| Given passage |

---

Most significantly, the board of directors of a NASDAQ-listed company must have a majority of independent directors. The standards also say who can serve on board audit and compensation committees, how board members are to be nominated and what code of conduct listed companies must adopt and enforce.
There is not much time to comply; the deadline for most companies is the first annual stockholders' meeting after Jan. 15, 2004 or Oct. 31, 2004, whichever applies to a particular company. Small business issuers -- those with a public float of less than $25 million -- have until July 31, 2005.
The standards for determining director independence may present a formidable obstacle for many companies. A director will not be considered independent if, at any time during the past three years, he or she, or any of his or her family members, has been:
* An employee of the company (as an executive officer, in the case of a family member) or of its parent or subsidiary
* The recipient of payments from the company, its parent or subsidiary of greater than $60,000 (excluding compensation for board or board committee service; payments from investments in the company's securities; compensation paid to a family member who is a nonexecutive employee of the company, its parent or subsidiary; benefits under tax-qualified retirement plans or nondiscretionary compensation; or loans that do not fall within the category of prohibited personal loans to directors and executives)

---

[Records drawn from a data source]
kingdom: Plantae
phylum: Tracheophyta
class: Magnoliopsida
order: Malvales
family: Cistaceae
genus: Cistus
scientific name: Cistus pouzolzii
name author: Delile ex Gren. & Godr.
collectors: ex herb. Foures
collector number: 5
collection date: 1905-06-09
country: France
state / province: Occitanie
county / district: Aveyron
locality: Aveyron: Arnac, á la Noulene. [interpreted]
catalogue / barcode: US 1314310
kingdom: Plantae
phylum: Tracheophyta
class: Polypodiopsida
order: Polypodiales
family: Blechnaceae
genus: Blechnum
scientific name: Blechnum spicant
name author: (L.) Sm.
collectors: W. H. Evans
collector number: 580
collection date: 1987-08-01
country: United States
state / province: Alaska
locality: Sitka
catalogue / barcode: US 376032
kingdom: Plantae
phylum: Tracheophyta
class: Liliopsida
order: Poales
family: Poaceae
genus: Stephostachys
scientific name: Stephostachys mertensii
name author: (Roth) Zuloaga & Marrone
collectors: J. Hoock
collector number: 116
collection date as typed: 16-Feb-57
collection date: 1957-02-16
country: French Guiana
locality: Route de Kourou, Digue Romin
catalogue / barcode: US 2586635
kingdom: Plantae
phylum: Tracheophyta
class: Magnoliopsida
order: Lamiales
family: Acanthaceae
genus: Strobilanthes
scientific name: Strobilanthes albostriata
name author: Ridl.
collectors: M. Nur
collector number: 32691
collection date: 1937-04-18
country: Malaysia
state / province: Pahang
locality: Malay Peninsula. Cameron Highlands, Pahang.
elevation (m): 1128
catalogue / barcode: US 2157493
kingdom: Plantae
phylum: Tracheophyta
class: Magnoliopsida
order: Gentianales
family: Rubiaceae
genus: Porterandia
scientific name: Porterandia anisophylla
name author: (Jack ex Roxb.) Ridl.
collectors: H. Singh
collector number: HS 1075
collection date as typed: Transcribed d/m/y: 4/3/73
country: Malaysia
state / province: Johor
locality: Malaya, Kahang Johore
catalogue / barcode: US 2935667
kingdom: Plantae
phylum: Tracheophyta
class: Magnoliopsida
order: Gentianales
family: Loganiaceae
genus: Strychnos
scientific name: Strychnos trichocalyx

---

| Required work |
[A] According to the passage on NASDAQ listing standards, why is there not much time to comply? Answer in one to three sentences.
[B] Decide whether each statement agrees with the passage on NASDAQ listing standards. Answer yes or no, and quote the deciding words from the passage.
(i) A NASDAQ-listed company's board of directors must have a majority of independent directors.
(ii) Small business issuers are companies with a public float of less than $25 million.
(iii) Compensation for board committee service counts toward the $60,000 payment limit.
[C] Extend the passage on NASDAQ director independence standards, starting after its last sentence.
The records are separate material and have no connection to the passage on NASDAQ listing standards.

| Results for each task |
[A] There is not much time because most companies must comply by their first annual stockholders' meeting after Jan. 15, 2004 or Oct. 31, 2004, whichever applies to them. Small business issuers have only until July 31, 2005.

[B]
(i) Yes: "the board of directors of a NASDAQ-listed company must have a majority of independent directors."
(ii) Yes: "Small business issuers -- those with a public float of less than $25 million."
(iii) No: "excluding compensation for board or board committee service."

[C]
* A partner in, or a controlling shareholder or an executive officer of, any organization, including a charitable organization, to which the company made, or from which the company received, payments for property or services that exceed 5 percent of the recipient's consolidated gross revenue for that year, or $200,000, whichever is greater (excluding payments arising solely from investments in the company's securities or payments under nondiscretionary charitable contribution matching programs)
* An executive officer of another entity on whose compensation committee any executive officer of the company has served
* A partner of the company's outside auditor or an employee of the company's outside auditor who worked on the company's audit
Companies that don't have a majority of independent directors should get started implementing these changes. It may be difficult to recruit directors who meet these criteria and who are willing to make the commitment. Briar McNutt is a lawyer with Eckert Seamans Cherin & Mellott, LLC.